Your RRSP Contribution Limit Calculation
Your RRSP contribution limit is the lesser of 18% of earned income in a given year to a maximum defined by CRA. There are several adjustments that may apply to your personal situation. Here is a simple example. Jane Doe has earned income of $50,000 for 2012. Her RRSP deduction limit is calculated by taking $50,000 and multiplying by 18% which equals $9,000.
The easiest way to check your limit is to look at your Canada Revenue Agency (CRA) Notice of Assessment.
You typically receive this sometime in May after filing your income tax return.
I have attached a sample of the CRA Notice of Assessment T451 for reference and placed a large green arrow pointing at the spot near the bottom of the page.
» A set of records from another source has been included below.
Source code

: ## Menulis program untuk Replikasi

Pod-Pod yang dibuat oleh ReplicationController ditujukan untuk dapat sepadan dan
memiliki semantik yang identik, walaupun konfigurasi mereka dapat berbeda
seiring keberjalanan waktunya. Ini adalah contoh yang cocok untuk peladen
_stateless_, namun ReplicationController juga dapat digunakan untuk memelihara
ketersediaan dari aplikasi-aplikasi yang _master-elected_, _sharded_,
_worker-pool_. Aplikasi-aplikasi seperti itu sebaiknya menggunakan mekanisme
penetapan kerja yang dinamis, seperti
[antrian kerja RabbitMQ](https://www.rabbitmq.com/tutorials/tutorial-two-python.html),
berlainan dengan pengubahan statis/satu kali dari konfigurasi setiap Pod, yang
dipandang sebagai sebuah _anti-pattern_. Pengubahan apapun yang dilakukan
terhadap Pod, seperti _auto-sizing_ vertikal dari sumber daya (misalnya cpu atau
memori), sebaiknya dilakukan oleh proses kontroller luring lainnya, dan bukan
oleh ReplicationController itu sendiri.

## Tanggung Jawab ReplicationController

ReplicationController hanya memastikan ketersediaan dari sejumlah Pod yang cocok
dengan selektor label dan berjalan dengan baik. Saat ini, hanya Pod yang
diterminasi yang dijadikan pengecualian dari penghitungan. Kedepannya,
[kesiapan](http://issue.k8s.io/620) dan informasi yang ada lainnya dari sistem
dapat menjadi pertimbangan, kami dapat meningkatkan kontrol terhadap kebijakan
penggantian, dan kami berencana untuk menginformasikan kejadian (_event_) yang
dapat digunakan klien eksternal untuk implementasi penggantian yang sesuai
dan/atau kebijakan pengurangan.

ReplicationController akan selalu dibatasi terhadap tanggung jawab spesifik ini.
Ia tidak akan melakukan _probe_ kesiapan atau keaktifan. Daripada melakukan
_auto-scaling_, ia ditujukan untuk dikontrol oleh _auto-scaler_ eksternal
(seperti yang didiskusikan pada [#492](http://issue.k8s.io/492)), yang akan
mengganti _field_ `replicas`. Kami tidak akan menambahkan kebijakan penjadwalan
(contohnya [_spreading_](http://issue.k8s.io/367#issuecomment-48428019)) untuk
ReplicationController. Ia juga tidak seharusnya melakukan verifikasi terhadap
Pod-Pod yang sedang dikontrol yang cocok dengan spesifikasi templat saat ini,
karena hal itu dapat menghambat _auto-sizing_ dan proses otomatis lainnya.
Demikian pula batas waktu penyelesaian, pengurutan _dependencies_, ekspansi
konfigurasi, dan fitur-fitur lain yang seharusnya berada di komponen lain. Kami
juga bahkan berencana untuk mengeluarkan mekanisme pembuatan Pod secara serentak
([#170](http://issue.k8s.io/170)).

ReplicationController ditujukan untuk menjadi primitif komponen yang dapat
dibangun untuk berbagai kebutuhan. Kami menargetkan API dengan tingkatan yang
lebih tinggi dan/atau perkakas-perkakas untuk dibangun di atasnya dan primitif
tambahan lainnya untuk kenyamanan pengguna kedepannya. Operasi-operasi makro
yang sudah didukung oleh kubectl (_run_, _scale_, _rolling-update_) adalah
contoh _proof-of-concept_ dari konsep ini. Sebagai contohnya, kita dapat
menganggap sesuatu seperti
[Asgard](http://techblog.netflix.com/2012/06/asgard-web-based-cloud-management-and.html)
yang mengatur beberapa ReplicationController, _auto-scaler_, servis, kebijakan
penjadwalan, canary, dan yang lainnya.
It also has a large *(A) beside the value.
For more information on RRSP, visit the CRA site.
Probably the comment I hear most often from prospective clients, is that RRSP withdrawals are taxable when withdrawn. It seems to catch them off guard and I’ve actually heard them say that if they would have known, they never would have started an RRSP. So remember, an RRSP is simply a tax deferral method. You received a tax credit (tax refund) when you put money in the RRSP each year. The basic methodology for RRSPs is to contribute in years of high income earnings since your marginal tax rate (tax rate on the last dollar earned) is highest and then withdraw at a lower rate which is typically during retirement.
Don’t be dismayed if you can’t make the maximum contribution limit every year as it carries forward to the following year, so it’s not a use it or lose it tax planning method. The simplest method to contribute to an RRSP is to “dollar cost average (DCA)”. It’s simply an easier way, in my opinion) than making a lump sum at the end of February each year.